Meno critico il francese popolare Dominique Baudis, vicepresidente della commissione Affari esteri, che parla di “bicchiere mezzo pieno e mezzo vuoto, visto che ci sono disaccordi ma anche tanti accordi”. “In una politica a 27 non è facile essere tutti d’accordo. La Aston deve trovare delle formule comuni per tutti, ma non è lei il motore politico dell’Ue. La politica di difesa resta una competenza degli Stati membri”. Insomma, come diceva il diplomatico francese Maxime Lefebvre, “Le dichiarazioni congiunte dell’Ue servono solo a mascherare le divergenze esistenti tra gli stati membri”.

Più dura Ana Gomes, portoghese e socialista, relatrice di una relazione sulla Libia all’Europarlamento. “Anche se per agire ci vuole l’unanimità, in fase di pianificazione Lady Ashton ha potere d’iniziativa, ovvero può mettere gli Stati nazionali di fronte alla linea dell’Ue.
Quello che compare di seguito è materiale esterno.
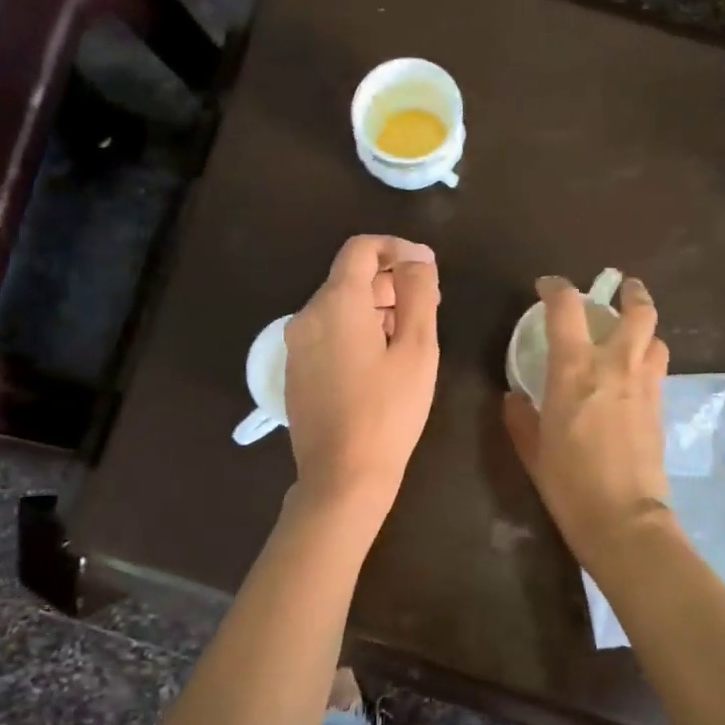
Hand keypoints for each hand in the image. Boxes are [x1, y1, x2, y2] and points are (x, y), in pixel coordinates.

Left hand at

Finora non si è avvalsa di questa facoltà, ha preferito rincorrere la Nato e lasciare che i governi nazionali si muovano in modo sparpagliato”. Insomma secondo la Gomes, l’Alto Rappresentante avrebbe dovuto essere più “intraprendente”, visto che “in gioco c’è la reputazione dell’Ue nel’intero mondo arabo, già compromessa per il sostegno dato per anni a tiranni come Mubarak e Gheddafi”.

Ecco che ad oggi, dopo il suo ufficiale insediamento il 1 gennaio 2011 e in attesa dei prossimi passi sulla Libia, il Servizio esterno d’Azione ha toccato il suo culmine d’attività con la spartizione di centinaia di nuove poltrone tra diplomatici degli stati membri e funzionari dell’ex direzione generale per le relazioni estere della Commissione europea.